Es sind 125 Menschen, die mit der Aktion #OutInChurch auf sich aufmerksam machen: Sie arbeiten als Nicht-Heterosexuelle in der katholischen Kirche, sind in der Erziehung, Pflege, Sozialarbeit, Seelsorge und in anderen Bereichen tätig. Sie fordern, die offizielle Lehre der Kirche zu Sexualität und Geschlechtlichkeit zu revidieren und Schwule, Lesben, Trans-, Intersexuelle oder Non-Binäre nicht mehr zu diskriminieren. Dabei geht es ihnen unter anderem um das kirchliche Arbeitsrecht, das dazu führen kann, dass sie aufgrund ihrer sexuellen Orientierung gekündigt werden.

Einschüchterungen Nicht-Heterosexueller

Ein Großteil der Beteiligten ist vor die Kamera getreten: für die ARD-Dokumentation "Wie Gott uns schuf". Der Investigativjournalist Hajo Seppelt ist einer der Filmemacher und hat jahrelang zu dem Thema recherchiert. Er hat erfahren, wie die Menschen unmittelbar von Repressalien, Einschüchterungen und Drohungen betroffen waren, wenn sie ihre sexuelle Identität öffentlich machten. Der Film, vermutet Seppelt, wird ein Einschnitt.
"Ich glaube, das ist tatsächlich das größte Coming-out, das es in der Geschichte der katholischen Kirche jemals gegeben hat, was wir heute in Deutschland erleben. Das ist natürlich ein mutiger Schritt."
Die Menschen würden aber durch ihr gemeinsames Auftreten geschützt, meint der Journalist. Der "faktische Druck" sei so groß, dass die katholische Kirche nun nicht einfach Arbeitsverträge auflösen könne. "Die katholische Kirche steht ja ohnehin mit dem Rücken zur Wand, was den Missbrauchsskandal betrifft. Weitere Negativschlagzeilen kann sie sich aus meiner Sicht nicht leisten", betont Seppelt.
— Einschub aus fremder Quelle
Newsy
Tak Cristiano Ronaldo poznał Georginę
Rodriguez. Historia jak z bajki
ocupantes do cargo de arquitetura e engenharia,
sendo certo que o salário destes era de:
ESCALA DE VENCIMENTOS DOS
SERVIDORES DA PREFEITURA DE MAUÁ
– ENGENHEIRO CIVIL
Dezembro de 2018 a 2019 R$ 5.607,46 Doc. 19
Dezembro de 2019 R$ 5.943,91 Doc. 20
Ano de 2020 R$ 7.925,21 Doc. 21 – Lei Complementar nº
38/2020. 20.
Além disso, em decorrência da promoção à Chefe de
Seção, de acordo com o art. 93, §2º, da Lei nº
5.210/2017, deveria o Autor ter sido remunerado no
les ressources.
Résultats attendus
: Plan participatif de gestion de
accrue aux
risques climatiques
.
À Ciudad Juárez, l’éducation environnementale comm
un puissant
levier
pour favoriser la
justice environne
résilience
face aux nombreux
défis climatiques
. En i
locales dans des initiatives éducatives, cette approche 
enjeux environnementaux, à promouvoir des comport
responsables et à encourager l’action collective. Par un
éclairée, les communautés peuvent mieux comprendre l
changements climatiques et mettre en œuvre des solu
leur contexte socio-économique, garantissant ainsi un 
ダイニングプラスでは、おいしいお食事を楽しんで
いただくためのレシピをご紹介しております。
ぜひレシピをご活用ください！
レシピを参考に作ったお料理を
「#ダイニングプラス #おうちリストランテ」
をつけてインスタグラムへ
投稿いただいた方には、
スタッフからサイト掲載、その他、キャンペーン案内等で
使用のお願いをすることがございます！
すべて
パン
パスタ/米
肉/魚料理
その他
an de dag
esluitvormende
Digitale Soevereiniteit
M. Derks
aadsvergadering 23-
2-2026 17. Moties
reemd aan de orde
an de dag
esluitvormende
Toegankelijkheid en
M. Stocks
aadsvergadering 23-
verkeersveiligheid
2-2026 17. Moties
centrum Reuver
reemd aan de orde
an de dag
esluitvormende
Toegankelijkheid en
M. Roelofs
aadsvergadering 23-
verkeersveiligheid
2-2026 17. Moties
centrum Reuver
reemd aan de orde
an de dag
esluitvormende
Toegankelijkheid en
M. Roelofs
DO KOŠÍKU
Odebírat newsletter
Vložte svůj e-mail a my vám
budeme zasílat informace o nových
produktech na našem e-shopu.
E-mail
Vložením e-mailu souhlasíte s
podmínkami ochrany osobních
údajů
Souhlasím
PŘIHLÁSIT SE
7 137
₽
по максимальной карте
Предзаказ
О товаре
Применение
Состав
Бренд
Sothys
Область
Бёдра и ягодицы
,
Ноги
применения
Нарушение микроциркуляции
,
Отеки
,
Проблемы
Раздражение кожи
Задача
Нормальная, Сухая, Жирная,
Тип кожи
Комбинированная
Für die katholische Kirche kann es eng werden

Die Gesellschaft in Deutschland sei "Lichtjahre voraus" vor manchen katholischen Würdenträgern, fügt er hinzu. "Wenn man jetzt nicht endlich mal reagiert, die Zeichen der Zeit realisiert, dann kann es für diese katholische Kirche in der Tat eng werden."
Seppelt, der als Rechercheur von großen Dopingskandalen bekannt wurde, sieht Parallelen zwischen dem internationalen Sport und der Kirche: Man wisse nie, was hinter den Kulissen passiere. Beide Welten seien zudem in ihren Machtstrukturen männlich dominiert, in Teilen "verknöchert" und hätten mit heutigen demokratischen Gepflogenheiten "nicht so richtig viel zu tun", sagt Seppelt.
(bth)

Die Dokumentation "Wie Gott uns schuf" von Hajo Seppelt, Katharina Kühn, Marc Rosenthal und Peter Wozny läuft an diesem Dienstag, 24. Januar 2022, um 20:30 Uhr im Ersten. Sie ist auch in der ARD-Mediathek zu sehen.